**TASK OBJECTIVE:**
Copy out the data below. Keep every word as it is.

**GIVEN RECORDS:**
_____

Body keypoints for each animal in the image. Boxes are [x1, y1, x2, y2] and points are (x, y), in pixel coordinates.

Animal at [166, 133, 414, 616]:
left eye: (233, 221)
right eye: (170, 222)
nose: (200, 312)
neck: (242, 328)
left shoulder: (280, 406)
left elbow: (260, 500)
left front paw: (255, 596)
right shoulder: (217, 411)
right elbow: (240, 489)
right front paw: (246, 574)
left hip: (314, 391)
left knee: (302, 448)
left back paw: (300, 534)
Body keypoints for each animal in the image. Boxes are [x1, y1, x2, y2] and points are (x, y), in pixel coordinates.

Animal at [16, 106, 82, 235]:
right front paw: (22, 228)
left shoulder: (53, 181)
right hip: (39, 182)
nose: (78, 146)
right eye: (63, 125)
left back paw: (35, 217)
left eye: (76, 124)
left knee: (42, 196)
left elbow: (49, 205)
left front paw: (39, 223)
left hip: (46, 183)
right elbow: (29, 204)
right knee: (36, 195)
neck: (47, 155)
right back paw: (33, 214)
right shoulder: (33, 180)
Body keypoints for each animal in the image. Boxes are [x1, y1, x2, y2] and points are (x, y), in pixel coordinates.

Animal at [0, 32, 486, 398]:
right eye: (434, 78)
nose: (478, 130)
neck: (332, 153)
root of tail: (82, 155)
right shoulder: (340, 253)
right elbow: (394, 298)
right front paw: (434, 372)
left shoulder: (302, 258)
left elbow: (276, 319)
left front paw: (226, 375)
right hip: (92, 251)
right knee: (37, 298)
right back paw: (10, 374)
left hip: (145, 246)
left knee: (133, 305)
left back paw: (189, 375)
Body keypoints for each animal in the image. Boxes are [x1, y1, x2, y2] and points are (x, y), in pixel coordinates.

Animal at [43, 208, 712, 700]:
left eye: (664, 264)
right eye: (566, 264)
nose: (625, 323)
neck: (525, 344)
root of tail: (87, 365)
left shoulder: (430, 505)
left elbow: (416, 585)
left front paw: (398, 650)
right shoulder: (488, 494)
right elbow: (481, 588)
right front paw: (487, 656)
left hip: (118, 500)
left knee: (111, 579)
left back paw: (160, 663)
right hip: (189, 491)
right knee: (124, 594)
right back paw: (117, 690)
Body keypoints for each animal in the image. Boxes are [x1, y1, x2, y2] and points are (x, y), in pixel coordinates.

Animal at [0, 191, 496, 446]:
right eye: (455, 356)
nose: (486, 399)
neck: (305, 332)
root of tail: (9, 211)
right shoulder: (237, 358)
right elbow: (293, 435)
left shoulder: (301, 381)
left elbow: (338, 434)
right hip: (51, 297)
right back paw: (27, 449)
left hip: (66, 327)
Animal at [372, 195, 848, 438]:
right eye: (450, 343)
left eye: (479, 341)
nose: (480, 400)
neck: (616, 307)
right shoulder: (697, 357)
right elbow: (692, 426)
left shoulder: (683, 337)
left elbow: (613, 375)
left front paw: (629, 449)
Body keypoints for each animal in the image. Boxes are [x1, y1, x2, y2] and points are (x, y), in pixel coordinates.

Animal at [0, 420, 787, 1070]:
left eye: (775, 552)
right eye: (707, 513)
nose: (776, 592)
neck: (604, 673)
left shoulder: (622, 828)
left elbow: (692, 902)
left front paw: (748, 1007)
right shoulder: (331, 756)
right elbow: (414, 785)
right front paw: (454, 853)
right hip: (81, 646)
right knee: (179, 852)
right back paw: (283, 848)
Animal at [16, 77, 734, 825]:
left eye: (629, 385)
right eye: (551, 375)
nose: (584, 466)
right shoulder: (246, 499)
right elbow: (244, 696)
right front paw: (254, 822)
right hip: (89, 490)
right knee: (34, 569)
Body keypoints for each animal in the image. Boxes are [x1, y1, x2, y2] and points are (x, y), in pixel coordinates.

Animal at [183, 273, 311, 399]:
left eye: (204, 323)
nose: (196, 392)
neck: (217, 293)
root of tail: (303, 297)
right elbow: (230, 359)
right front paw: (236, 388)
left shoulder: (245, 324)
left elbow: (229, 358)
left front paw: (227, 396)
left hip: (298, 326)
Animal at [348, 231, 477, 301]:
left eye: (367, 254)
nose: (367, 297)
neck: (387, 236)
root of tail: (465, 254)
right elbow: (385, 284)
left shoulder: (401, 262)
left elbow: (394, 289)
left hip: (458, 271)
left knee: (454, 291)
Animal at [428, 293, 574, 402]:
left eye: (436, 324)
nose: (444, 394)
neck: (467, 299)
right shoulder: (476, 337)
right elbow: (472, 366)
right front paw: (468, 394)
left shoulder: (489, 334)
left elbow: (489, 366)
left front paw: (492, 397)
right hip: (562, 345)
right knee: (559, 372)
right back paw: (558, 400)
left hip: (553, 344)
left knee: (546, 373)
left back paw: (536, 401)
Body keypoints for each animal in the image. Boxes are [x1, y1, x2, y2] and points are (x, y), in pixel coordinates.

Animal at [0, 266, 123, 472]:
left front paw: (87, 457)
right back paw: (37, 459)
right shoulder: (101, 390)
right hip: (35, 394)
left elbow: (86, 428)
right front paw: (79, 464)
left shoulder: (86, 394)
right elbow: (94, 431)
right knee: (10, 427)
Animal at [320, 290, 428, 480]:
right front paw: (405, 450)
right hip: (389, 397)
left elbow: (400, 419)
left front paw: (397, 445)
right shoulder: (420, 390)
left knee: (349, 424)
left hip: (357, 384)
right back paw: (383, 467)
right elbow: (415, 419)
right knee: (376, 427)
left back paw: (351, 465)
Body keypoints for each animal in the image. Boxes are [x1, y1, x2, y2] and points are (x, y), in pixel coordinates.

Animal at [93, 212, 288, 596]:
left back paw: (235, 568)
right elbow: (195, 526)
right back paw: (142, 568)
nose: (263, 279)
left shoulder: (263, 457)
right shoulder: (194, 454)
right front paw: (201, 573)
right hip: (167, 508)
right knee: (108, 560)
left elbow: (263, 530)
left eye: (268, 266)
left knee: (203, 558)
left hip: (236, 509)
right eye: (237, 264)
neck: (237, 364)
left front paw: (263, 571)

_____

**REPLY TO THE TASK:**
Body keypoints for each animal in the image. Boxes are [x1, y1, x2, y2] and points are (x, y), in pixel coordinates.

Animal at [166, 133, 414, 616]:
left eye: (233, 221)
right eye: (170, 222)
nose: (200, 312)
neck: (242, 328)
left shoulder: (280, 406)
left elbow: (260, 500)
left front paw: (255, 596)
right shoulder: (217, 411)
right elbow: (240, 489)
right front paw: (246, 574)
left hip: (314, 391)
left knee: (302, 448)
left back paw: (300, 534)
Body keypoints for each animal in the image. Boxes are [x1, y1, x2, y2] and points are (x, y), in pixel coordinates.

Animal at [16, 106, 82, 235]:
right front paw: (22, 228)
left shoulder: (53, 181)
right hip: (39, 182)
nose: (78, 146)
right eye: (63, 125)
left back paw: (35, 217)
left eye: (76, 124)
left knee: (42, 196)
left elbow: (49, 205)
left front paw: (39, 223)
left hip: (46, 183)
right elbow: (29, 204)
right knee: (36, 195)
neck: (47, 155)
right back paw: (33, 214)
right shoulder: (33, 180)
Body keypoints for each animal in the image. Boxes are [x1, y1, x2, y2] and points are (x, y), in pixel coordinates.

Animal at [0, 32, 486, 398]:
right eye: (434, 78)
nose: (478, 130)
neck: (332, 153)
root of tail: (82, 155)
right shoulder: (340, 253)
right elbow: (394, 298)
right front paw: (434, 372)
left shoulder: (302, 258)
left elbow: (276, 319)
left front paw: (226, 375)
right hip: (92, 251)
right knee: (37, 298)
right back paw: (10, 374)
left hip: (145, 246)
left knee: (133, 305)
left back paw: (189, 375)
Body keypoints for each animal in the image. Boxes are [x1, y1, x2, y2] and points are (x, y), in pixel coordinates.

Animal at [43, 208, 712, 700]:
left eye: (664, 264)
right eye: (566, 264)
nose: (625, 323)
neck: (525, 344)
root of tail: (87, 365)
left shoulder: (430, 505)
left elbow: (416, 585)
left front paw: (398, 650)
right shoulder: (488, 494)
right elbow: (481, 588)
right front paw: (487, 656)
left hip: (118, 500)
left knee: (111, 579)
left back paw: (160, 663)
right hip: (189, 491)
right knee: (124, 594)
right back paw: (117, 690)
Body keypoints for each animal in the image. Boxes are [x1, y1, x2, y2] and points are (x, y), in pixel coordinates.

Animal at [0, 191, 496, 446]:
right eye: (455, 356)
nose: (486, 399)
neck: (305, 332)
root of tail: (9, 211)
right shoulder: (237, 358)
right elbow: (293, 435)
left shoulder: (301, 381)
left elbow: (338, 434)
right hip: (51, 297)
right back paw: (27, 449)
left hip: (66, 327)
Animal at [372, 195, 848, 438]:
right eye: (450, 343)
left eye: (479, 341)
nose: (480, 400)
neck: (616, 307)
right shoulder: (697, 357)
right elbow: (692, 426)
left shoulder: (683, 337)
left elbow: (613, 375)
left front paw: (629, 449)
Body keypoints for each animal in the image. Boxes are [x1, y1, x2, y2] and points are (x, y), in pixel coordinates.

Animal at [0, 420, 787, 1070]:
left eye: (775, 552)
right eye: (707, 513)
nose: (776, 592)
neck: (604, 673)
left shoulder: (622, 828)
left elbow: (692, 902)
left front paw: (748, 1007)
right shoulder: (331, 756)
right elbow: (414, 785)
right front paw: (454, 853)
right hip: (81, 646)
right knee: (179, 852)
right back paw: (283, 848)
Animal at [16, 77, 734, 825]:
left eye: (629, 385)
right eye: (551, 375)
nose: (584, 466)
right shoulder: (246, 499)
right elbow: (244, 696)
right front paw: (254, 822)
right hip: (89, 490)
right knee: (34, 569)
Body keypoints for each animal in the image. Boxes are [x1, y1, x2, y2] and points are (x, y), in pixel coordinates.

Animal at [183, 273, 311, 399]:
left eye: (204, 323)
nose: (196, 392)
neck: (217, 293)
root of tail: (303, 297)
right elbow: (230, 359)
right front paw: (236, 388)
left shoulder: (245, 324)
left elbow: (229, 358)
left front paw: (227, 396)
left hip: (298, 326)
Animal at [348, 231, 477, 301]:
left eye: (367, 254)
nose: (367, 297)
neck: (387, 236)
root of tail: (465, 254)
right elbow: (385, 284)
left shoulder: (401, 262)
left elbow: (394, 289)
left hip: (458, 271)
left knee: (454, 291)
Animal at [428, 293, 574, 402]:
left eye: (436, 324)
nose: (444, 394)
neck: (467, 299)
right shoulder: (476, 337)
right elbow: (472, 366)
right front paw: (468, 394)
left shoulder: (489, 334)
left elbow: (489, 366)
left front paw: (492, 397)
right hip: (562, 345)
right knee: (559, 372)
right back paw: (558, 400)
left hip: (553, 344)
left knee: (546, 373)
left back paw: (536, 401)
Body keypoints for each animal in the image. Boxes are [x1, y1, x2, y2] and points are (x, y), in pixel coordinates.

Animal at [0, 266, 123, 472]:
left front paw: (87, 457)
right back paw: (37, 459)
right shoulder: (101, 390)
right hip: (35, 394)
left elbow: (86, 428)
right front paw: (79, 464)
left shoulder: (86, 394)
right elbow: (94, 431)
right knee: (10, 427)
Animal at [320, 290, 428, 480]:
right front paw: (405, 450)
right hip: (389, 397)
left elbow: (400, 419)
left front paw: (397, 445)
right shoulder: (420, 390)
left knee: (349, 424)
left hip: (357, 384)
right back paw: (383, 467)
right elbow: (415, 419)
right knee: (376, 427)
left back paw: (351, 465)
Body keypoints for each animal in the image. Boxes are [x1, y1, x2, y2] and points are (x, y), in pixel coordinates.

Animal at [93, 212, 288, 596]:
left back paw: (235, 568)
right elbow: (195, 526)
right back paw: (142, 568)
nose: (263, 279)
left shoulder: (263, 457)
right shoulder: (194, 454)
right front paw: (201, 573)
right hip: (167, 508)
right knee: (108, 560)
left elbow: (263, 530)
left eye: (268, 266)
left knee: (203, 558)
left hip: (236, 509)
right eye: (237, 264)
neck: (237, 364)
left front paw: (263, 571)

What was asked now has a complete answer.